‘When Blood Ran Red’ Drama Wins Playwriting Prize
Ben Gonshor
The first-ever David and Clare Rosen Memorial Play Contest, an international playwriting competition for projects with Jewish and Yiddish themes, has chosen its winner, Montreal-based Ben Gonshor. His historical drama “When Blood Ran Red” chronicles the friendships between African-American actor and civil rights activist Paul Robeson and leading Soviet Jews after World War II. The driving point of the action deals with the removal of the Russian Yiddish theatre and purge of Yiddish and Jewish culture and life in the Stalin era.

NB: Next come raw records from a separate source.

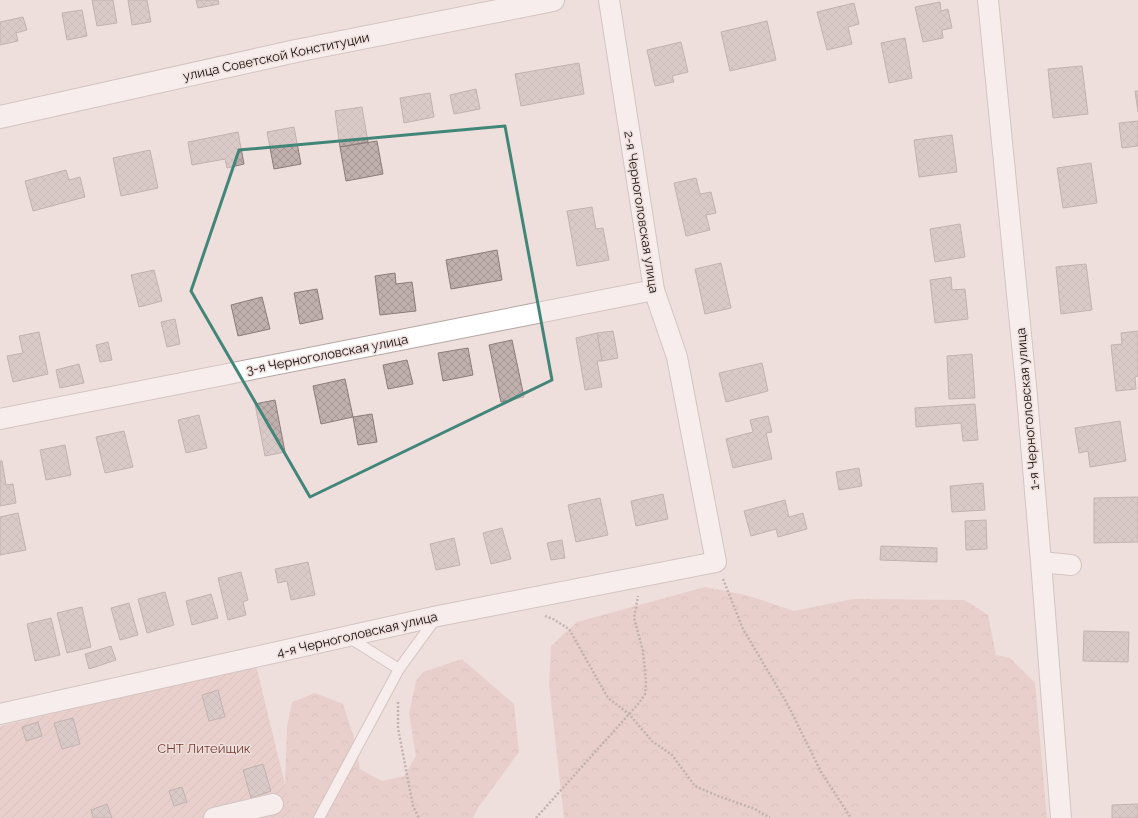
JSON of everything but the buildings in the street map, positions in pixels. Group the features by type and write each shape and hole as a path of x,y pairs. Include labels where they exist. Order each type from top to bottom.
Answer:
{"street":[{"name":"улица Советской Конституции","path":"0,117 296,51 553,0"},
{"name":"2-я Черноголовская улица","path":"609,0 654,290 677,356 716,562"},
{"name":"1-я Черноголовская улица","path":"988,0 1026,385 1061,818"},
{"name":"3-я Черноголовская улица","path":"0,419 654,290"},
{"name":"4-я Черноголовская улица","path":"0,714 438,616 716,562"},
{"path":"1041,562 1071,565"},
{"path":"214,818 273,804"}],"lane":[{"path":"319,818 399,670 438,616"},
{"path":"346,636 399,670"}],"path":[{"path":"716,562 743,629 788,705 821,772 851,818"},
{"path":"536,818 639,703 645,694 646,681 643,651 634,618 637,598 649,574"},
{"path":"511,602 552,619 569,629 608,698 629,714 652,741 672,755 695,786 755,809 770,818"},
{"path":"399,670 398,728 414,806 419,818"}],"highlighted area":[{"path":"505,126 552,380 310,497 191,291 239,150"}],"green space":[{"path":"705,587 746,595 794,611 853,599 965,600 988,615 996,655 1010,658 1035,683 1047,818 564,818 549,684 551,646 577,622"},
{"path":"462,659 514,704 519,752 478,808 473,818 281,818 284,812 287,727 292,702 315,693 343,704 355,741 360,769 382,781 404,776 416,756 409,714 416,681 423,672"},
{"name":"СНТ Литейщик","path":"256,665 293,818 0,818 0,726"}]}
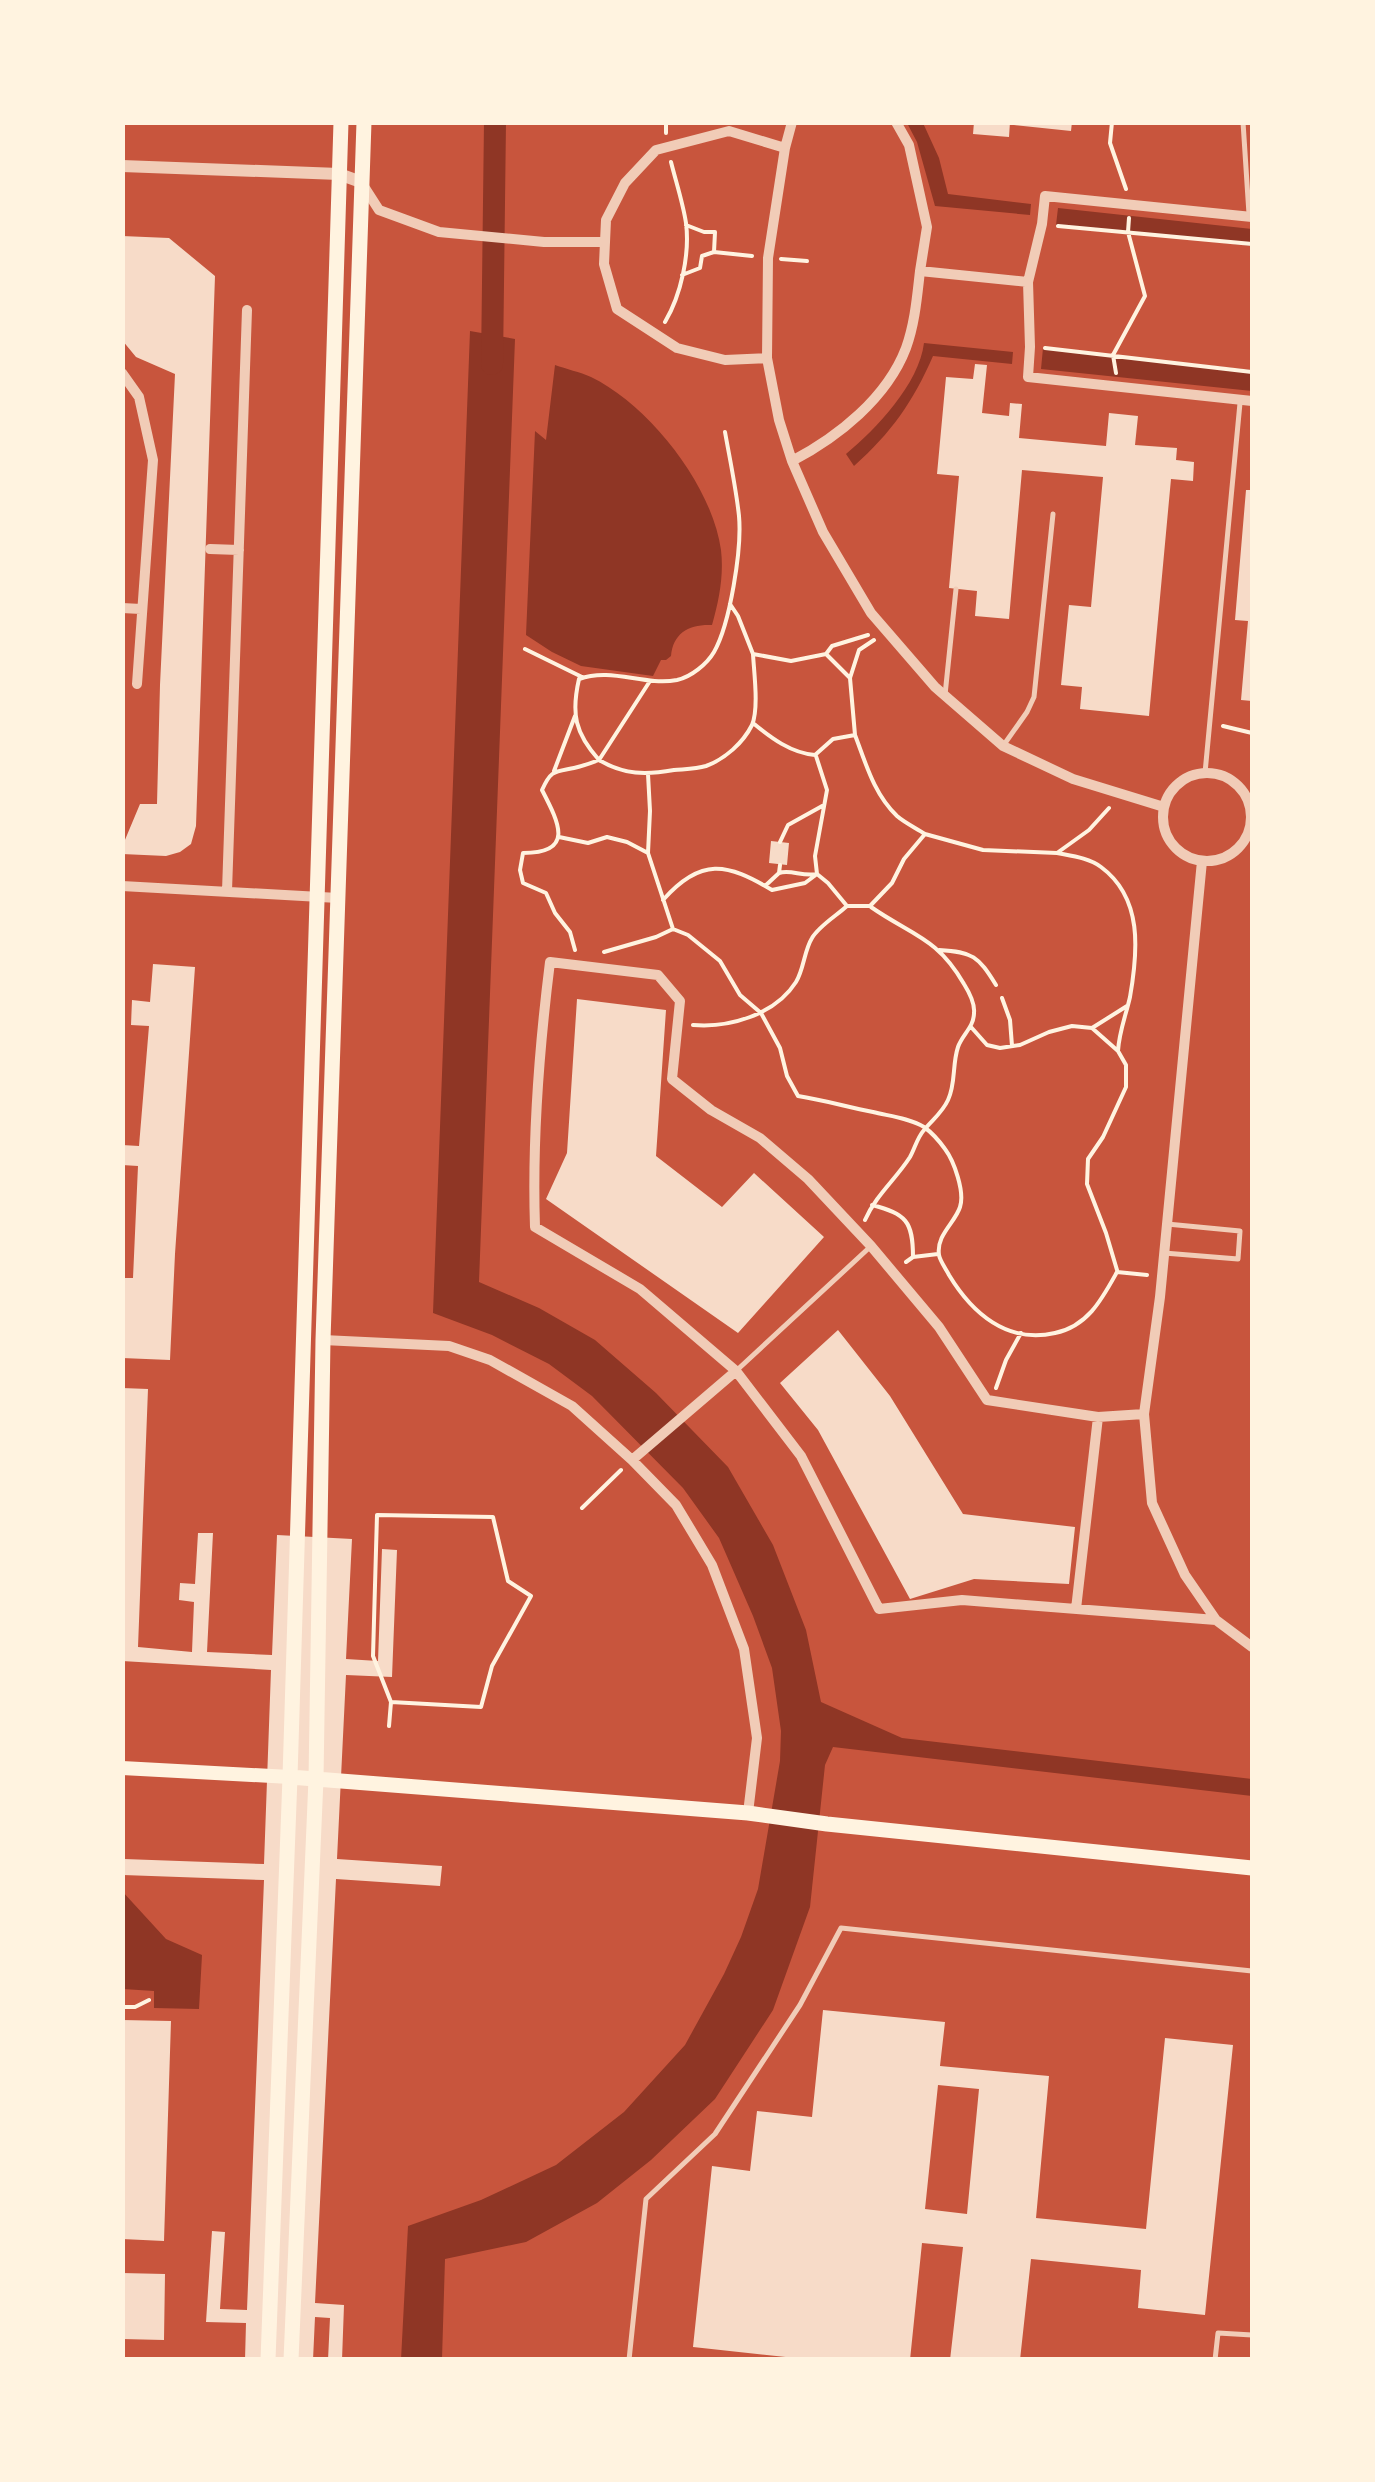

“I am so incredibly honored to be moving onwards to the next stage of development,” the press release quotes Gonshor. “I’m ecstatic. The finalist pieces were so well written. It was a privilege to see them all come alive and share that experience with the talented men and women who gave them life.”
The Play Contest received hundreds of applicants. Over 60 of those works were selected for evaluation by readers, and five finalists were selected. The judging panel included several prize winning playwrights and producers, such as Broadway producers Emanuel Azenberg and Jane Dubin, composer-lyricist Jason Robert Brown and playwrights Jeff Baron, Jon Marans and Israel Horovitz.
Jon Marans said of “When Blood Ran Red” that “[t]he judges were deeply moved by the play’s examination of the ties between Jewish history and personal relationships.” And Emanuel Azenberg is quoted saying that even “[t]hough the plays all painted a picture of the significance of Jewish and Yiddish culture in our society, When Blood Ran Red brought a historical perspective that we found intriguing and unique.”
The play will showcase at the 100th anniversary festival of the National Yiddish Theatre Folksbiene, which presented the award, this summer.